Kennst du auch Situationen, wo du das Ende herbeisehnst, weil du ein bestimmtes Ergebnis anstrebst, aber es geht nur sehr langsam voran und der Weg zum Ziel scheint noch so lang?
Wir sind meist Ergebnisorientiert unterwegs und wollen so schnell wie möglich zum erhofften Ziel gelangen. Das ist verständlich. Doch der Weg zu einem Ziel besteht aus vielen kleinen Etappen und jede davon bringt uns dem gewünschten Ergebnis etwas näher.
Kennst du den Spruch Der Weg ist das Ziel?
Ich weiß, er steht nicht in der Bibel und ist ein Spruch von Konfuzius, einem chinesischen Philosophen, aber ich finde, an diesem Spruch ist durchaus etwas dran.
Auf dem Weg zum Ziel passieren so viele gute, wertvolle und hilfreiche Dinge, die mich wachsen und reifen lassen. Ich merke, wie ich mich weiterentwickle, obwohl das gewünschte Ergebnis noch nicht da ist. Wenn ich nur das große Ziel im Auge habe und darauf zu sehr fokussiert bin, nehme ich nicht wahr, was in den Etappen dazwischen an Gutem geschieht.
Als ich in meiner Erschöpfungsdepression war, hatte ich nur ein Ziel: So schnell wie möglich aus dieser wieder heraus zu kommen!
Dinge wie, Ursachenforschung, Lebensmuster erkennen und entlarven, waren mir da irgendwie im Weg und schienen mich meinem Ziel nicht näher zu bringen.
Doch im Nachhinein weiß ich, dass es sehr wichtige Etappen waren, ohne die ich heute nicht so gut aufgestellt wäre. Ich hätte mein Ziel, aus der Erschöpfung herauszukommen, vielleicht irgendwann erreicht, ohne großartige Reflektion oder Ursachenforschung und Therapie. Doch wären mir wichtige Lerninhalte versagt geblieben.

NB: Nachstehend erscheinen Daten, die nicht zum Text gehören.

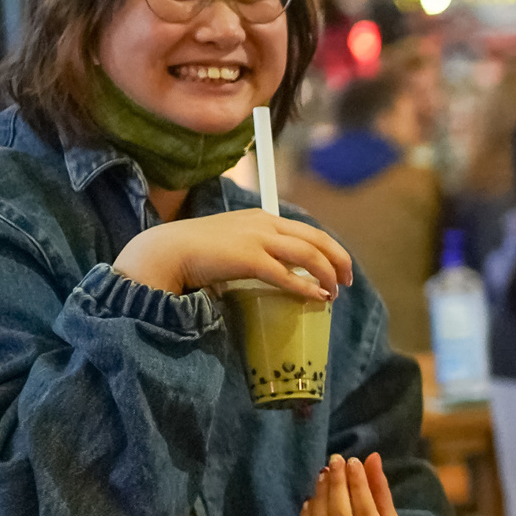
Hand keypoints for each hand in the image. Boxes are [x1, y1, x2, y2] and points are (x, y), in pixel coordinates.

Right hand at [112, 208, 352, 299]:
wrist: (167, 250)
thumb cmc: (195, 250)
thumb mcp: (232, 240)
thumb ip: (254, 248)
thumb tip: (274, 272)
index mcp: (262, 217)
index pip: (306, 229)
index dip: (328, 247)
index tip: (338, 265)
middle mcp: (264, 223)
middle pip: (316, 238)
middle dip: (338, 259)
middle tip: (348, 279)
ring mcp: (257, 239)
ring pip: (308, 254)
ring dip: (327, 274)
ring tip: (334, 292)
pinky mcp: (248, 259)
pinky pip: (286, 274)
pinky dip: (306, 287)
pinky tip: (318, 297)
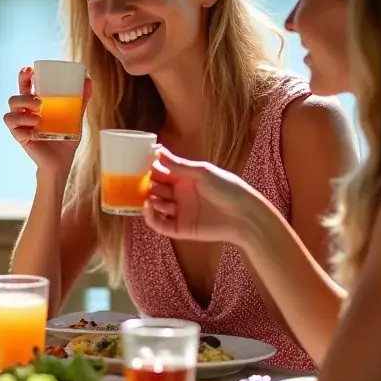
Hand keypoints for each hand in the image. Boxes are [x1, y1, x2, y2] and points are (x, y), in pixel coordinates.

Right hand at [3, 65, 91, 175]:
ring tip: (39, 117)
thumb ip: (80, 100)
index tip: (29, 70)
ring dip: (23, 111)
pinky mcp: (20, 137)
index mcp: (35, 105)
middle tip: (38, 99)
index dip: (24, 77)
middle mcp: (25, 113)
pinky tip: (35, 132)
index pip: (25, 86)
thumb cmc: (66, 138)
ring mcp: (21, 125)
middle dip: (22, 93)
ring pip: (10, 111)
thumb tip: (89, 80)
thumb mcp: (75, 117)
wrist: (62, 162)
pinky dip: (24, 127)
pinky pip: (14, 127)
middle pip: (14, 97)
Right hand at [144, 147, 258, 245]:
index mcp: (184, 179)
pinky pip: (160, 224)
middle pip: (155, 189)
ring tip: (149, 197)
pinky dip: (151, 217)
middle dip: (145, 185)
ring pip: (155, 206)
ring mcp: (179, 212)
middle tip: (135, 182)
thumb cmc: (228, 189)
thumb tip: (158, 151)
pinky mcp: (180, 228)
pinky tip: (148, 207)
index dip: (148, 169)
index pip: (161, 172)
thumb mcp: (203, 172)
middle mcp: (179, 195)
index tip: (135, 163)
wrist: (244, 215)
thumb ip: (179, 165)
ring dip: (149, 200)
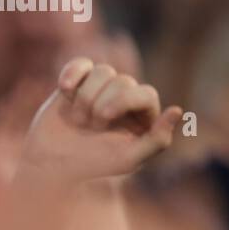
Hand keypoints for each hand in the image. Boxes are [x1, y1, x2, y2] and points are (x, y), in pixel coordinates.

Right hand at [20, 58, 181, 184]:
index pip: (145, 93)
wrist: (51, 165)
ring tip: (77, 120)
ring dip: (85, 96)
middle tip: (89, 128)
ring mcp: (100, 89)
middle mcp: (124, 99)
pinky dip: (72, 73)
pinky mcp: (76, 83)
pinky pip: (80, 64)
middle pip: (122, 81)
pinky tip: (64, 89)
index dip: (123, 101)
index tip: (103, 120)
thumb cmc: (92, 165)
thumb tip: (177, 110)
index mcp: (143, 116)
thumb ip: (158, 140)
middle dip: (100, 104)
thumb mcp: (128, 160)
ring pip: (102, 71)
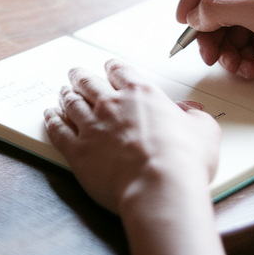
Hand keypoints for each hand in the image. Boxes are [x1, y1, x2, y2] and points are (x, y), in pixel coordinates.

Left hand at [44, 60, 221, 213]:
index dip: (113, 68)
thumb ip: (194, 118)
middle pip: (89, 83)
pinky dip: (52, 120)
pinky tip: (49, 116)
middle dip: (81, 76)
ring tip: (62, 91)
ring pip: (71, 103)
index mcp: (142, 94)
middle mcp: (112, 105)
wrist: (159, 186)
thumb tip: (191, 113)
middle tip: (76, 73)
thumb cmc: (184, 160)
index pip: (120, 71)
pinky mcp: (78, 151)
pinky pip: (58, 130)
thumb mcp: (204, 131)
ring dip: (65, 95)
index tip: (109, 68)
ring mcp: (92, 127)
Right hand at [176, 0, 253, 105]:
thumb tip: (194, 15)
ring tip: (231, 62)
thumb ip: (221, 8)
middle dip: (206, 26)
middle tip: (204, 47)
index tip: (187, 14)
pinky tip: (249, 69)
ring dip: (220, 48)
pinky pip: (238, 50)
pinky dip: (237, 62)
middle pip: (213, 0)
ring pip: (222, 29)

Wir Menschen wollen alles so schnell wie möglich erreichen, doch Gottes Uhren laufen anders, offensichtlich langsamer und mit viel Gelegenheiten Zwischenstopps einzulegen.
Schon in der Bibel steht:
Meine Gedanken sind nicht eure Gedanken,
und meine Wege sind nicht eure Wege.
Jesaja 55,8
Gott sieht tiefer, weiter, er schaut das große Ganze. Er hat nicht nur das Endziel im Blick, sondern den ganzen Weg und weiß um Lernschritte und Erfahrungen, die wir bis dahin machen sollen.
Das ist manchmal sehr herausfordernd und nervig, aber im Rückblick betrachtet, ist Gottes Timing immer besser!
Gerade erlebe ich auch wieder so eine Situation, in der ich fieberhaft das Ende herbeisehne und mir jeder Zwischenschritt als überflüssig und sinnlos vorkommt. Mich packt die Ungeduld und sie wird größer, je länger der Weg dauert.
Aber dann versuche ich ruhig zu werden und mich daran zu erinnern, dass Gott eine andere Sichtweise auf die Situation hat. Er weiß genau, wann etwas dran ist, welcher Zwischenschritt notwendig ist und wann das Ziel erreicht ist. All den Menschen, die mit ihm leben und die ihn lieben, verspricht er:
Das eine aber wissen wir:
Wer Gott liebt, dem dient alles, was geschieht, zum Guten.
Dies gilt für alle, die Gott nach seinem Plan und Willen zum neuen Leben erwählt hat.
Römer 8,28
Und wenn mein Glaube daran schwindet und die Ungeduld zu groß wird, nehme ich mir andere Menschen mit ins Boot und bitte sie, für meine Situation zu beten und dafür, dass ich es schaffe, auf Gottes Timing zu warten und zu vertrauen!
Wie ist das bei dir? Bist du auch schnell ungeduldig wenn das Ergebnis auf sich warten lässt oder schaffst du es, auch die kleinen Zwischenschritte als für dich gut zu betrachten?
Ich wünsche dir und mir einen langen Atem und wache Augen, das Gute in diesen Zwischenschritten zu erkennen!